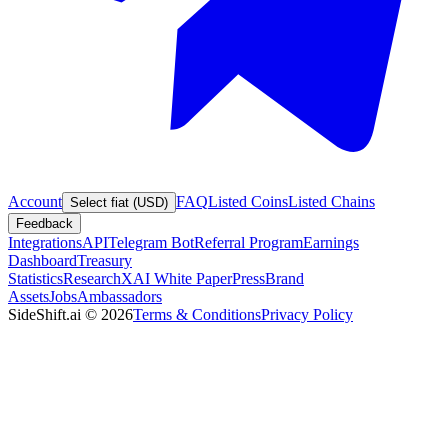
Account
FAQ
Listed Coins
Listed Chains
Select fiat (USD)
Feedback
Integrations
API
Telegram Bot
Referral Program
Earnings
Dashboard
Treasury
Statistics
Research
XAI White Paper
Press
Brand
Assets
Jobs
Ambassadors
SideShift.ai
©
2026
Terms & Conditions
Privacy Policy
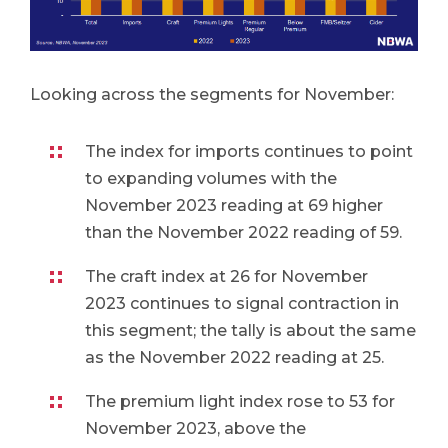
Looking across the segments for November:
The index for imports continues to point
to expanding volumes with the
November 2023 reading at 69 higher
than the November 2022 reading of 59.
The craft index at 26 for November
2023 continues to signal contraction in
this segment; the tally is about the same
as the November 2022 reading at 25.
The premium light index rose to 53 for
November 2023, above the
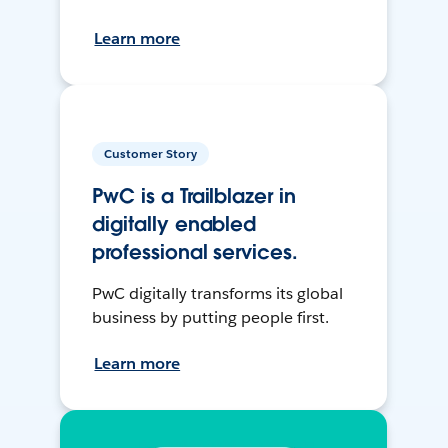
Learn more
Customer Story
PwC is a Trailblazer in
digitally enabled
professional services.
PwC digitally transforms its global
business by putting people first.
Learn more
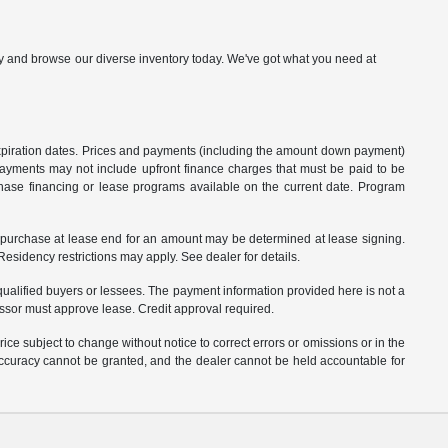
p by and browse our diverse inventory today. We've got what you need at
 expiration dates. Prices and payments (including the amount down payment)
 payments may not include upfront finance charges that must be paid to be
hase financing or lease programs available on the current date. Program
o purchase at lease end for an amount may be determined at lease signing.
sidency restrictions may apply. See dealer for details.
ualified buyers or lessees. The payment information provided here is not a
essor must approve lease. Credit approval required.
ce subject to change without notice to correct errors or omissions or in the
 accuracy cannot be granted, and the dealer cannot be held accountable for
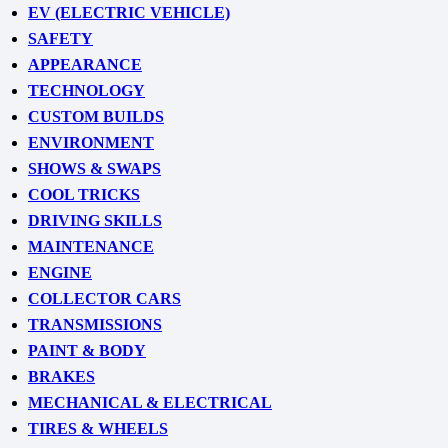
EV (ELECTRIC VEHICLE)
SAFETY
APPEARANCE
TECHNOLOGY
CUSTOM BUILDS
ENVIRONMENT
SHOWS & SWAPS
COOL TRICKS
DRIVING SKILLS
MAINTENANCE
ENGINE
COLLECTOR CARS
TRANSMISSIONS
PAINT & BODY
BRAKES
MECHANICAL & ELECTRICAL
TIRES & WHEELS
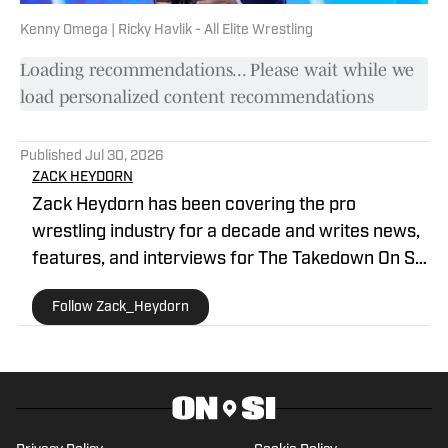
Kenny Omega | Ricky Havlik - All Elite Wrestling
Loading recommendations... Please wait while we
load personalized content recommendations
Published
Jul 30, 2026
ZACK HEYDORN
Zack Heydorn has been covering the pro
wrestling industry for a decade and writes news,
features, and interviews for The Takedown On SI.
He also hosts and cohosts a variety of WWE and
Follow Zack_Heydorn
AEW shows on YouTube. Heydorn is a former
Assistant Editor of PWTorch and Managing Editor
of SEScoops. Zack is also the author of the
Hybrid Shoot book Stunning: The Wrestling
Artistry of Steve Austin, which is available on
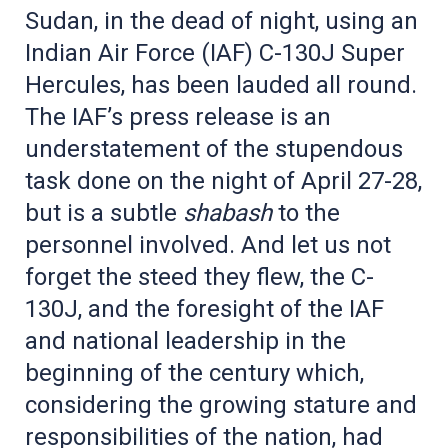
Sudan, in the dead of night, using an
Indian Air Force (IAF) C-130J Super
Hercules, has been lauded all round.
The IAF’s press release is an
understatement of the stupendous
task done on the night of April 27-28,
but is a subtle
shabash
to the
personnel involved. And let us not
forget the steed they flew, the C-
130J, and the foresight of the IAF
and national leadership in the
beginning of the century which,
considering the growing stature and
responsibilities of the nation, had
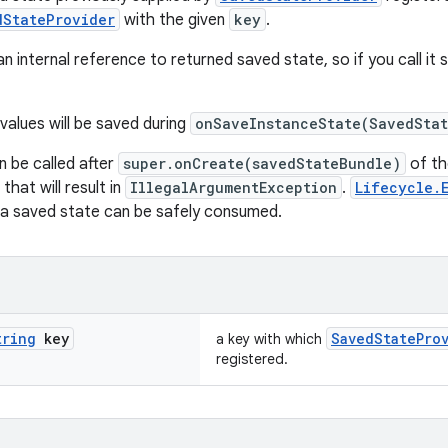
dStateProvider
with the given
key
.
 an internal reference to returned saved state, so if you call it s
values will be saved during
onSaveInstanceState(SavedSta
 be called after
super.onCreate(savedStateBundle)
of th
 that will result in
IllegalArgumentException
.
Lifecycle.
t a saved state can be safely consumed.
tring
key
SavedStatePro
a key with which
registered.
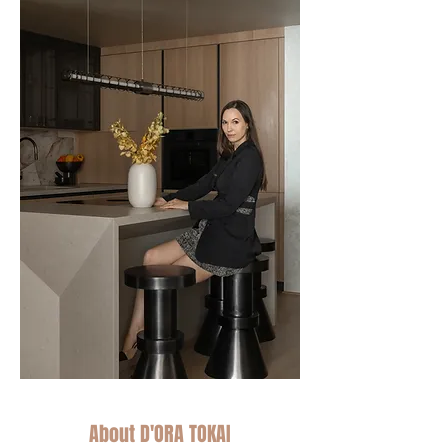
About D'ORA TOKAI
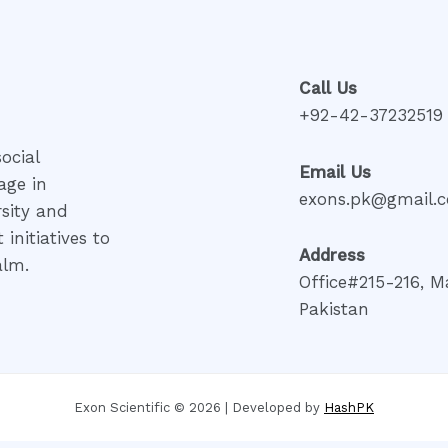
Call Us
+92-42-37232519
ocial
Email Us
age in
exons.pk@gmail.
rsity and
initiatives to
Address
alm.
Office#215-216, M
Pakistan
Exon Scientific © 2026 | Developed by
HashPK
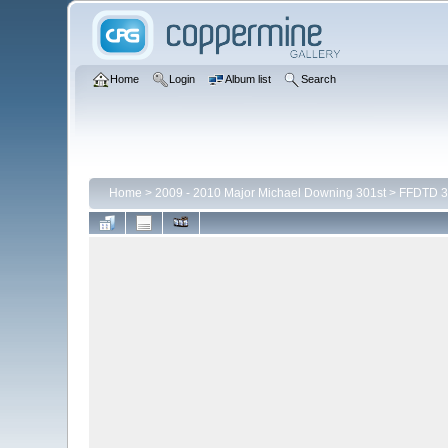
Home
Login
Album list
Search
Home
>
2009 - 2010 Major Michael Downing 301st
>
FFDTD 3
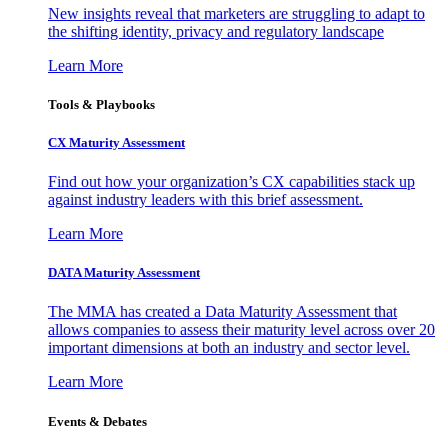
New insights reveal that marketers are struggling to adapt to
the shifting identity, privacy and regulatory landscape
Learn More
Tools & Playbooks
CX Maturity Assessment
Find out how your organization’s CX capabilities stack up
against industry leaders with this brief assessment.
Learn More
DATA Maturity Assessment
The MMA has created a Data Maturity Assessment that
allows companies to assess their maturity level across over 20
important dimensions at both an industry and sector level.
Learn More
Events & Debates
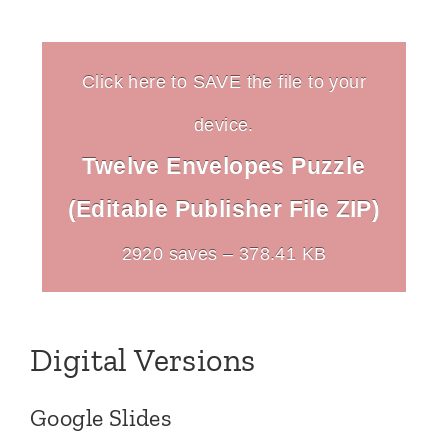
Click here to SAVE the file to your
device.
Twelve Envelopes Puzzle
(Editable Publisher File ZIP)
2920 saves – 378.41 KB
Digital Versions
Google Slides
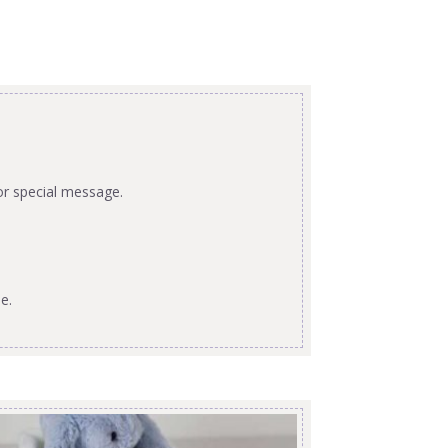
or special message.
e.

* * *

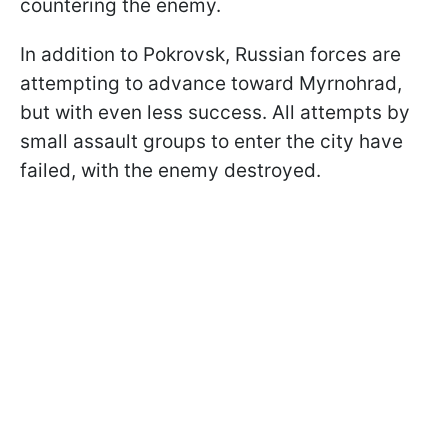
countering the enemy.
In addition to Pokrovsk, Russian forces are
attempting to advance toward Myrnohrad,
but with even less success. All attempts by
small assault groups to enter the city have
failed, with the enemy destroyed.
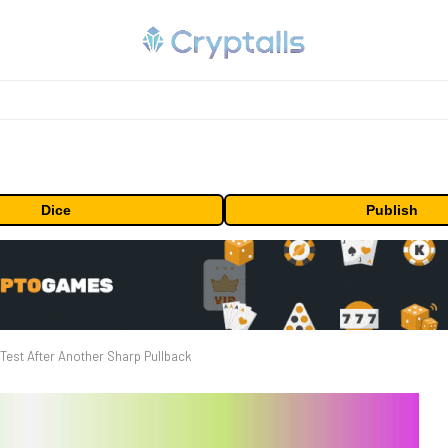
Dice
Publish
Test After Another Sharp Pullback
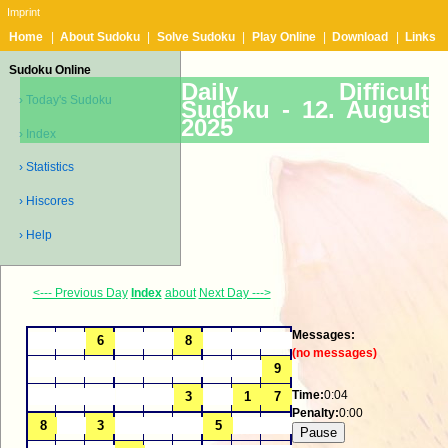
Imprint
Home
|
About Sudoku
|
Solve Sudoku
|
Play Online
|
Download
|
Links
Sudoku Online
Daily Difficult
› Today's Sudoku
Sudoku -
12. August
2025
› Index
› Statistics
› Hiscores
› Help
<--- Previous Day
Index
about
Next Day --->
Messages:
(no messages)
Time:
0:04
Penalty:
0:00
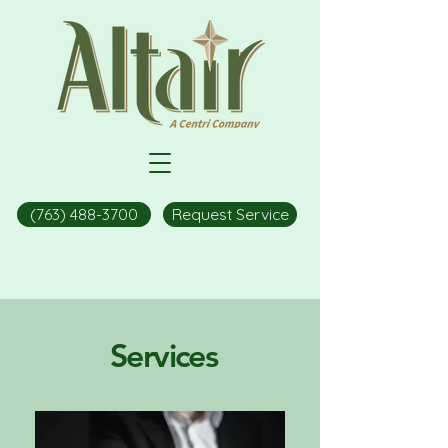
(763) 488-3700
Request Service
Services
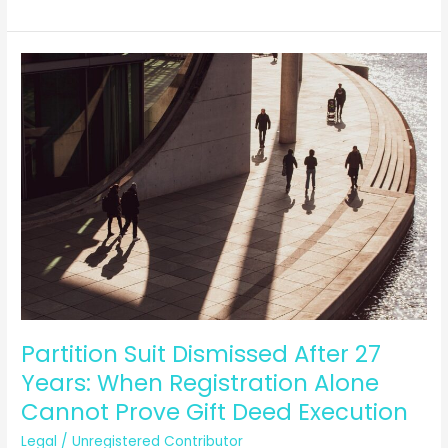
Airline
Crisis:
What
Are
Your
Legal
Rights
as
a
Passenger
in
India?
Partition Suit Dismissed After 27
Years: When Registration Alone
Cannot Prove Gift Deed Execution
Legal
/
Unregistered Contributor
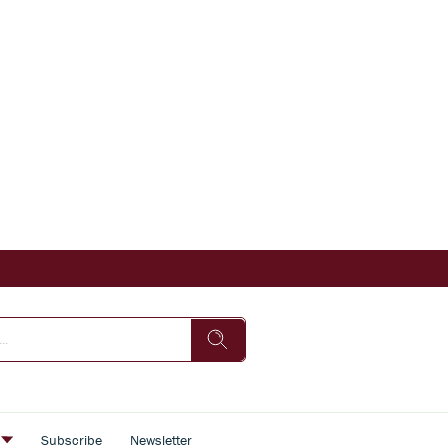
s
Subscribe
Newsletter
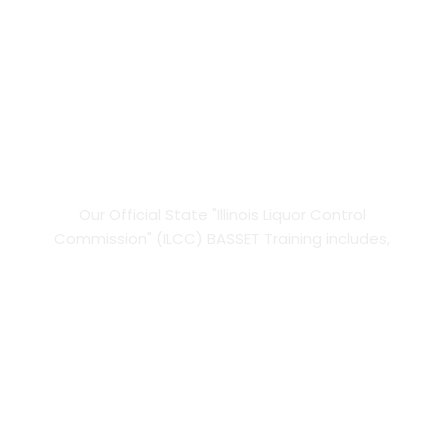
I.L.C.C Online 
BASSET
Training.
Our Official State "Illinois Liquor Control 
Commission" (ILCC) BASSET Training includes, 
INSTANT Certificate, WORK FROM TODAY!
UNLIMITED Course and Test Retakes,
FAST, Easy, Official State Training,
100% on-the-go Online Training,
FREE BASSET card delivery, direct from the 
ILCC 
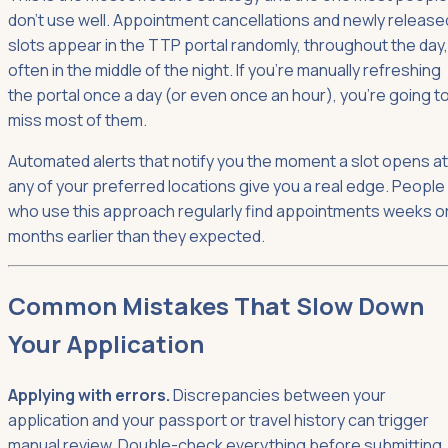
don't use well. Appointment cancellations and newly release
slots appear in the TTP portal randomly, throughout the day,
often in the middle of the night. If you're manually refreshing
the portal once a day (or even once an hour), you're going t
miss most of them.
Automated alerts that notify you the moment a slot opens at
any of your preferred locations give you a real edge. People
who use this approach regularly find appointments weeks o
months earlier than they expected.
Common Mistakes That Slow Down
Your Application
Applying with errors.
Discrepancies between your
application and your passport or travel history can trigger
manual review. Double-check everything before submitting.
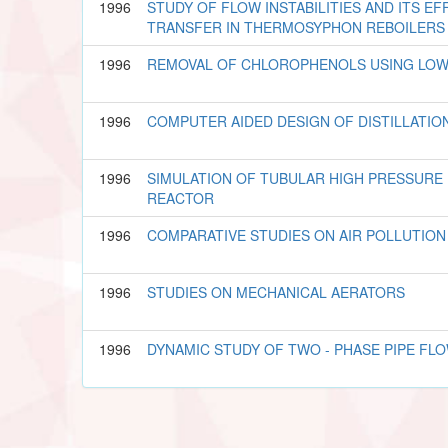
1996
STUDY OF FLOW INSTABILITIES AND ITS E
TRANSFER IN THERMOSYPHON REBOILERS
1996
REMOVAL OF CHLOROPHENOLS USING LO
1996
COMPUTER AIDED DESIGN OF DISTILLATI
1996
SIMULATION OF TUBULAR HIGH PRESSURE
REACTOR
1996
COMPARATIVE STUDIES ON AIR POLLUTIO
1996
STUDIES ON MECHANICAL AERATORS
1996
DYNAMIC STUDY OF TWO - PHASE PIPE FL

---

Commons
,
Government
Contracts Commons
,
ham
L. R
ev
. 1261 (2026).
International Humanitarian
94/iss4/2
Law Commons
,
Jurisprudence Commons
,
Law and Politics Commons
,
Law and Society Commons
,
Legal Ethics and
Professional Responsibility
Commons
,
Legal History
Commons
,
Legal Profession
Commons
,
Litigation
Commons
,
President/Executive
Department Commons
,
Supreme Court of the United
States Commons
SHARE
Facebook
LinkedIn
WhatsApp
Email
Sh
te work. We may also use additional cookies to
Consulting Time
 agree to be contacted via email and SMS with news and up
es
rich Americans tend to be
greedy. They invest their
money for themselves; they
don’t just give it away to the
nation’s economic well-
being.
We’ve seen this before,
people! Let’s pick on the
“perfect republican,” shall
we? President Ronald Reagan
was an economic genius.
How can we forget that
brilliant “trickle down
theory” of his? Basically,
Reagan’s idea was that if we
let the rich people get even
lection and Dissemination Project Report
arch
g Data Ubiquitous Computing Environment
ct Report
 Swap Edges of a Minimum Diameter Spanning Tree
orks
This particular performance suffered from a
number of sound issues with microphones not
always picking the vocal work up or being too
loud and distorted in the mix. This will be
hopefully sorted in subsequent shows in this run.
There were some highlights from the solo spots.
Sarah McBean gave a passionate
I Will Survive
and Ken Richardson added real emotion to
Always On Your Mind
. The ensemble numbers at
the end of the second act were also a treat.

WHAT NEEDS TO BE DONE
Copy word for word the span of the records above that begins at the line with "beginning of the" and ends at the line with "against industry leaders", including those two lines but not the pictures.

YOUR SOLUTION
beginning of the century which,
considering the growing stature and
responsibilities of the nation, had
dStateProvider
with the given
key
.
 an internal reference to returned saved state, so if you call it s
values will be saved during
onSaveInstanceState(SavedSta
 be called after
super.onCreate(savedStateBundle)
of th
 that will result in
IllegalArgumentException
.
Lifecycle.
t a saved state can be safely consumed.
tring
key
SavedStatePro
a key with which
registered.
About D'ORA TOKAI
Call Us
+92-42-37232519
ocial
Email Us
age in
exons.pk@gmail.
rsity and
initiatives to
Address
alm.
Office#215-216, M
Pakistan
Exon Scientific © 2026 | Developed by
HashPK
Home
Login
Album list
Search
Home
>
2009 - 2010 Major Michael Downing 301st
>
FFDTD 3
New insights reveal that marketers are struggling to adapt to
the shifting identity, privacy and regulatory landscape
Learn More
Tools & Playbooks
CX Maturity Assessment
Find out how your organization’s CX capabilities stack up
against industry leaders with this brief assessment.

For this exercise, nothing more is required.